Reasoning Models
Reasoning Models
“Show your work.” — Every math teacher ever
Learning Objectives
By the end of this module, you will be able to:
- Understand how reasoning capabilities differ across models
- Identify when a task requires extended reasoning
- Use chain-of-thought and extended thinking effectively
- Recognize when reasoning models help vs. waste time
- Choose the right model/mode for reasoning-heavy tasks
The Reasoning Challenge
Standard LLMs generate text token-by-token, predicting what comes next. This works brilliantly for many tasks — but can fail on complex reasoning.
Why? Each token is generated based on what came before, with limited “thinking ahead.” For problems requiring:
- Multiple logical steps
- Considering and rejecting alternatives
- Checking work along the way
- Planning before executing
…standard generation can stumble.
Solution: Reasoning models and techniques that give AI “time to think.”
Types of Reasoning Approaches
1. Chain-of-Thought Prompting (You trigger it)
You explicitly ask the model to think step by step:
“Solve this problem. Think through each step before giving your final answer.”
This works with any model.
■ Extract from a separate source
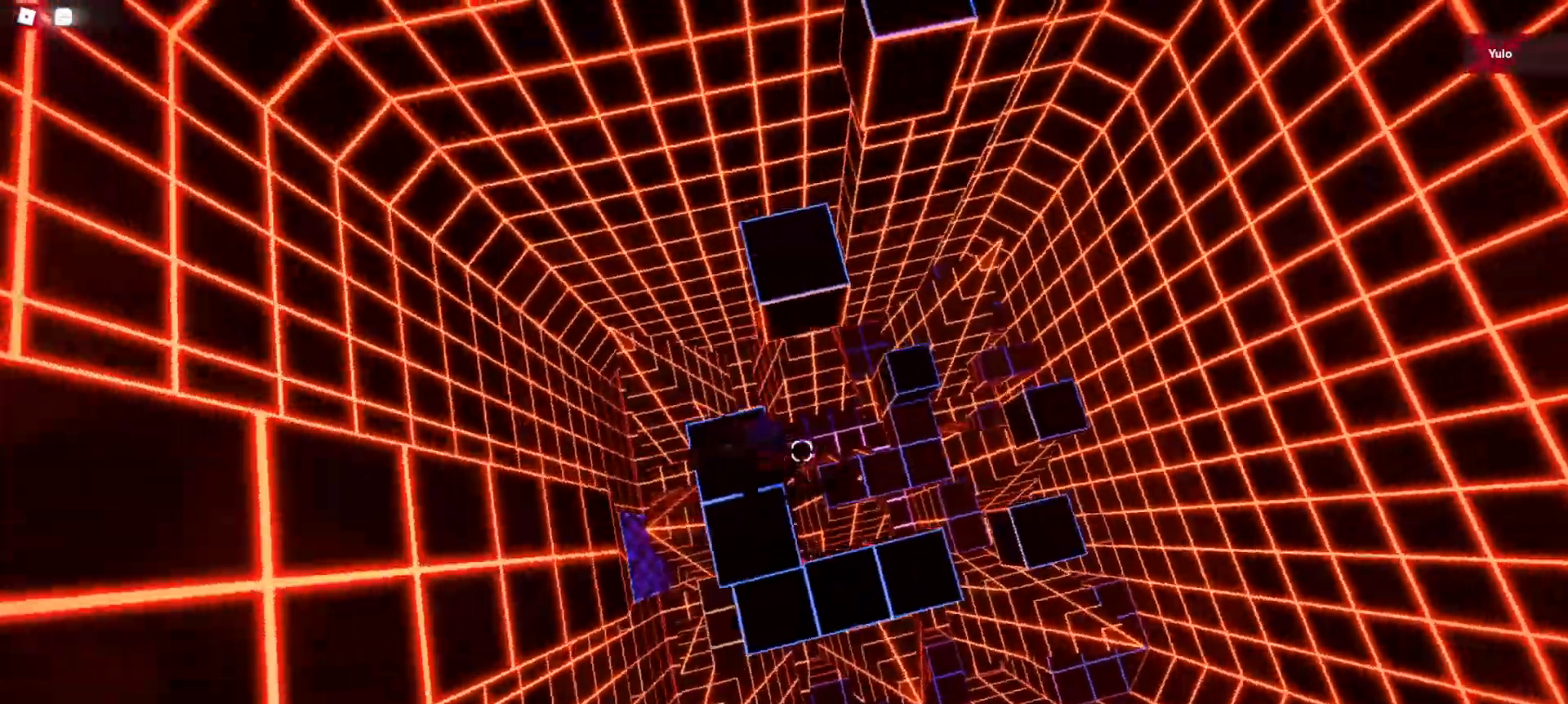
{"keys": ["w"], "mouse": [], "events": [[50, "space", "down"], [150, "space", "up"]]}
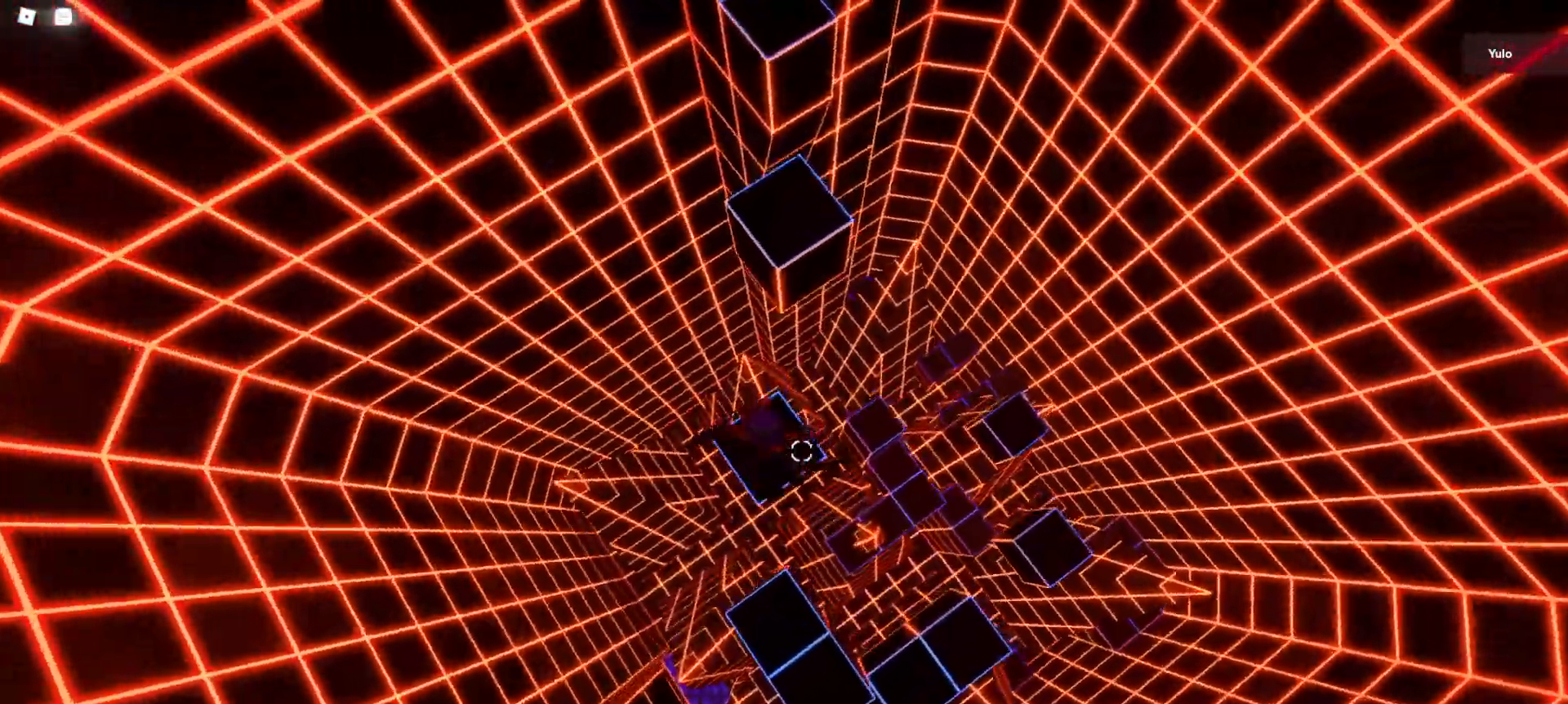
{"keys": ["w"], "mouse": [], "events": [[117, "space", "down"], [217, "space", "up"]]}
You’re using prompt engineering to encourage reasoning.
2. Extended Thinking (Built-in capability)
Some models have explicit “thinking” modes:
- Claude: Extended thinking mode
- OpenAI o1/o3: Reasoning-focused models
- Other providers: Similar features emerging
These models automatically “think longer” on complex problems, showing (or hiding) their reasoning process.
3. Multi-Turn Reasoning (Iterative)
Break complex problems into steps yourself:
Turn 1: "What are the key considerations for this problem?"
Turn 2: "Given those, what approaches could work?"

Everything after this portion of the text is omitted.